_Written task:_
Write out every line of the material below precisely as it appears, without changing anything.

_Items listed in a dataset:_
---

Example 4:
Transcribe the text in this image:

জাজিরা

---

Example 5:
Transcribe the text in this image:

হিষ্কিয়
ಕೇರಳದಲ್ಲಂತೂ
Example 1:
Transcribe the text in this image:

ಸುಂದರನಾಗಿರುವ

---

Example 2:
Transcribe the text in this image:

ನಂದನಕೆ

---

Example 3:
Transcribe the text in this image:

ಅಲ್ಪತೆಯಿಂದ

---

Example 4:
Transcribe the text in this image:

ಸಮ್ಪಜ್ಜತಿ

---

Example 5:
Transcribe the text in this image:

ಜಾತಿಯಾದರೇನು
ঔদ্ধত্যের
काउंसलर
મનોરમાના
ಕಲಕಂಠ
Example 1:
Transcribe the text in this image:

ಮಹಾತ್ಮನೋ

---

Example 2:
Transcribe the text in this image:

_Exercise output:_
---

Example 4:
Transcribe the text in this image:

জাজিরা

---

Example 5:
Transcribe the text in this image:

হিষ্কিয়
ಕೇರಳದಲ್ಲಂತೂ
Example 1:
Transcribe the text in this image:

ಸುಂದರನಾಗಿರುವ

---

Example 2:
Transcribe the text in this image:

ನಂದನಕೆ

---

Example 3:
Transcribe the text in this image:

ಅಲ್ಪತೆಯಿಂದ

---

Example 4:
Transcribe the text in this image:

ಸಮ್ಪಜ್ಜತಿ

---

Example 5:
Transcribe the text in this image:

ಜಾತಿಯಾದರೇನು
ঔদ্ধত্যের
काउंसलर
મનોરમાના
ಕಲಕಂಠ
Example 1:
Transcribe the text in this image:

ಮಹಾತ್ಮನೋ

---

Example 2:
Transcribe the text in this image:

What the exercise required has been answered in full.